Extracted page text data:
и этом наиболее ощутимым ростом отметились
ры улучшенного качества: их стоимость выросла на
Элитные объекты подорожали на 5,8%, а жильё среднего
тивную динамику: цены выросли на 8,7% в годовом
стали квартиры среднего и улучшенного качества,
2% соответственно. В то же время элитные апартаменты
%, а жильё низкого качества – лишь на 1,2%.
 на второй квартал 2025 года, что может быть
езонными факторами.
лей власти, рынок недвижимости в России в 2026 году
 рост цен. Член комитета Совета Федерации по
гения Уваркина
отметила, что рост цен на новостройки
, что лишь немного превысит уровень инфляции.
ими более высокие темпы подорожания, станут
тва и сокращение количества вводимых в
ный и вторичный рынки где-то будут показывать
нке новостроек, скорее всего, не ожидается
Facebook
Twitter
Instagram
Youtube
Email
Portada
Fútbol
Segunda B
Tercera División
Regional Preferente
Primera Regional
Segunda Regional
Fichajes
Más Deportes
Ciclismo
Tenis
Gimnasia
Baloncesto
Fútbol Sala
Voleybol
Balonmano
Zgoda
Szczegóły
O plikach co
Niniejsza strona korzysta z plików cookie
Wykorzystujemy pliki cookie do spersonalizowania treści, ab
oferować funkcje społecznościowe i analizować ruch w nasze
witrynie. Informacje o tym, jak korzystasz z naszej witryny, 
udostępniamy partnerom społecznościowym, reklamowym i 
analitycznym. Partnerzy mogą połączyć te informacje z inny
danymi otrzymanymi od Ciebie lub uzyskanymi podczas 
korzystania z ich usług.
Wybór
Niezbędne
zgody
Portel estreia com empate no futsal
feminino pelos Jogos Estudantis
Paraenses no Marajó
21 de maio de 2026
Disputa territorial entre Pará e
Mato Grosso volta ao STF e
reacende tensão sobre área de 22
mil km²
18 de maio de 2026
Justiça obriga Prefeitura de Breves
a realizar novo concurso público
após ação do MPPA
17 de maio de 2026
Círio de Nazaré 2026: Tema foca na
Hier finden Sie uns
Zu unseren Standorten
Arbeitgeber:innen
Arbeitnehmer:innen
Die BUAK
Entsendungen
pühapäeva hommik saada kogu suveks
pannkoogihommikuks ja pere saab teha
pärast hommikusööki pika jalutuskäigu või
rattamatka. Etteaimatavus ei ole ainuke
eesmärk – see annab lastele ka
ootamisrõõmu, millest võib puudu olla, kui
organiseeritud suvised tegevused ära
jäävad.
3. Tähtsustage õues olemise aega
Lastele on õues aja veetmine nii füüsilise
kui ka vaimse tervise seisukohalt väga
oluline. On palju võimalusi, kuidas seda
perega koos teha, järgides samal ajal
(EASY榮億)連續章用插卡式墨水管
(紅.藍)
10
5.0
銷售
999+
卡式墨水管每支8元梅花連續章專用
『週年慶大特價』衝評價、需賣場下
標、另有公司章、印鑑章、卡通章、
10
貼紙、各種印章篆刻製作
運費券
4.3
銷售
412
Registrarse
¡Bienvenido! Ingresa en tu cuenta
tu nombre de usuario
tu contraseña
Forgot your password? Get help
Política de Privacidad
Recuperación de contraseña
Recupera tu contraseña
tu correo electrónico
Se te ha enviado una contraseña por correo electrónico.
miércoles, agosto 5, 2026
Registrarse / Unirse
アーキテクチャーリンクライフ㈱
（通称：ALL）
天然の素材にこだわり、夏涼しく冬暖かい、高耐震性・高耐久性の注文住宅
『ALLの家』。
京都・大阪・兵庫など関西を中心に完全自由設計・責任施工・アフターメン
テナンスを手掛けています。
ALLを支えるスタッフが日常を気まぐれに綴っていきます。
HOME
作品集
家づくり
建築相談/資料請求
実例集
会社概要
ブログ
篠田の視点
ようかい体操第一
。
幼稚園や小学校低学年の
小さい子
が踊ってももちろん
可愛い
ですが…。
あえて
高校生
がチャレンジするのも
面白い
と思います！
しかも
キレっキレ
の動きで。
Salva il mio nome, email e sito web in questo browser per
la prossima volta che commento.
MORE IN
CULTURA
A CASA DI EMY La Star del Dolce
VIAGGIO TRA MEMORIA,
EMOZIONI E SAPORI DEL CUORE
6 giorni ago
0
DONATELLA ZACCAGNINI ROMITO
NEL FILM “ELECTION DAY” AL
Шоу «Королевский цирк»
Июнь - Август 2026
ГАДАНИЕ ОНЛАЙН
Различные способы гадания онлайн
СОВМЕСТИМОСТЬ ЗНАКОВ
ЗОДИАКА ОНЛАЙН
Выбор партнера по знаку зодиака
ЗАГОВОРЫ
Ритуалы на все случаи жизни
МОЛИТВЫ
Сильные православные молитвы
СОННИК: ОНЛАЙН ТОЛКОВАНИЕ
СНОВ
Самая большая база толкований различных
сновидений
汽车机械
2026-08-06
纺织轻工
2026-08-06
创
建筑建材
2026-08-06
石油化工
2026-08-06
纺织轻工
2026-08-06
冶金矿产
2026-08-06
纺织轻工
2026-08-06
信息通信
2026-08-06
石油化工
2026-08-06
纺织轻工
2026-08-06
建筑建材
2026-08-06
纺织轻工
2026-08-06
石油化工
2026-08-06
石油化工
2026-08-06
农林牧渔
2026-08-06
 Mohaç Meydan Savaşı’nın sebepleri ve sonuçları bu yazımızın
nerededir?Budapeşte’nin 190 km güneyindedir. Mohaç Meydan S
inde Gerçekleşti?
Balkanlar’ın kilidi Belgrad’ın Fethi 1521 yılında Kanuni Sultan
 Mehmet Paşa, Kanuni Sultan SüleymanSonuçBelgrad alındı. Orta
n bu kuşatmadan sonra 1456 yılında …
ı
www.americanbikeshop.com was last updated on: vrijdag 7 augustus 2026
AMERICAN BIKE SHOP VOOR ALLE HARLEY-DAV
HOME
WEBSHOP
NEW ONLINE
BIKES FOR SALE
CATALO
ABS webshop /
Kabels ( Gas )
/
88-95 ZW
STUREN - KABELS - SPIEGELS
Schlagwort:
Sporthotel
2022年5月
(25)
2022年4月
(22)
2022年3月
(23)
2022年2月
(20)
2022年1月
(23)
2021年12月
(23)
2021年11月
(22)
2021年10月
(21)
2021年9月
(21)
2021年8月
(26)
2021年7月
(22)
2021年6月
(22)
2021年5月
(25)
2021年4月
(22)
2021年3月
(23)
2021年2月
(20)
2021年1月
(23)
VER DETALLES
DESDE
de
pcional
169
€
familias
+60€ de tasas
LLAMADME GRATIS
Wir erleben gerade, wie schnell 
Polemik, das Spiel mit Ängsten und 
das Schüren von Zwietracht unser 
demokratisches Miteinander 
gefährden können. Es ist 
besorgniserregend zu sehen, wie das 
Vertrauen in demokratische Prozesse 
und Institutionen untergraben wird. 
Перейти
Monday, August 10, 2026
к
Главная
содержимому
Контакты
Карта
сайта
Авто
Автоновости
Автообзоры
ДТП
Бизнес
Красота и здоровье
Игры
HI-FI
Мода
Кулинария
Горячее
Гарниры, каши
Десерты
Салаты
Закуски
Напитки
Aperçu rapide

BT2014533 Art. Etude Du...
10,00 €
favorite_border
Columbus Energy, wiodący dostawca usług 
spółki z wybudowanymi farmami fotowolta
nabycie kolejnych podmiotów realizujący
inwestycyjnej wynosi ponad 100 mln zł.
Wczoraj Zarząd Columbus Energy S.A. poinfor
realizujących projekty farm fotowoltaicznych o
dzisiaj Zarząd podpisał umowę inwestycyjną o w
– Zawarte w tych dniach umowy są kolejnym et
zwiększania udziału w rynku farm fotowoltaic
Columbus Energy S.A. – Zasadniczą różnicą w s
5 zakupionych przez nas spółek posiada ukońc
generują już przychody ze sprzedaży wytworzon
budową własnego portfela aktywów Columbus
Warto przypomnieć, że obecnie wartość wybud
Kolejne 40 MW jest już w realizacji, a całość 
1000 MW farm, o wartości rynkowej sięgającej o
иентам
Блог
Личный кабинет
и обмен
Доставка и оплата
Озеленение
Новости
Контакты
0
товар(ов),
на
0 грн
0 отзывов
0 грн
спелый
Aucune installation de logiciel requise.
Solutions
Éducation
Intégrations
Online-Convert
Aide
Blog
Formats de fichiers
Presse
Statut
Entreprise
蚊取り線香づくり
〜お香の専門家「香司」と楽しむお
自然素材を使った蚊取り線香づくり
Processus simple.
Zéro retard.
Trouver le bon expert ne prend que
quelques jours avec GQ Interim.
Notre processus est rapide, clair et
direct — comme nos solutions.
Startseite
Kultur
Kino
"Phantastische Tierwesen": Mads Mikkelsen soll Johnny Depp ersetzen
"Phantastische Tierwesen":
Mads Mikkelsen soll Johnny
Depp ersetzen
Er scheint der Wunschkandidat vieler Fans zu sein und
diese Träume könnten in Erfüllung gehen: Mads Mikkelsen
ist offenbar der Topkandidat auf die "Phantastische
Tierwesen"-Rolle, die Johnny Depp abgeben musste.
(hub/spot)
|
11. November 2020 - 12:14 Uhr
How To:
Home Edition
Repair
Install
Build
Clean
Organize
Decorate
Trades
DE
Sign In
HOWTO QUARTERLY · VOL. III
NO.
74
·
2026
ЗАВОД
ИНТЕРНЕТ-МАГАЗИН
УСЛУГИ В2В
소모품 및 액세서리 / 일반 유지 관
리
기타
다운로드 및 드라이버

- **Task details**:
What you give back should be only the lines of the records above, starting at the line with "oferować funkcje społecznościowe" and ending at the line with "a realizar novo concurso público", restated word for word.

- **Problem solution**:
oferować funkcje społecznościowe i analizować ruch w nasze
witrynie. Informacje o tym, jak korzystasz z naszej witryny, 
udostępniamy partnerom społecznościowym, reklamowym i 
analitycznym. Partnerzy mogą połączyć te informacje z inny
danymi otrzymanymi od Ciebie lub uzyskanymi podczas 
korzystania z ich usług.
Wybór
Niezbędne
zgody
Portel estreia com empate no futsal
feminino pelos Jogos Estudantis
Paraenses no Marajó
21 de maio de 2026
Disputa territorial entre Pará e
Mato Grosso volta ao STF e
reacende tensão sobre área de 22
mil km²
18 de maio de 2026
Justiça obriga Prefeitura de Breves
a realizar novo concurso público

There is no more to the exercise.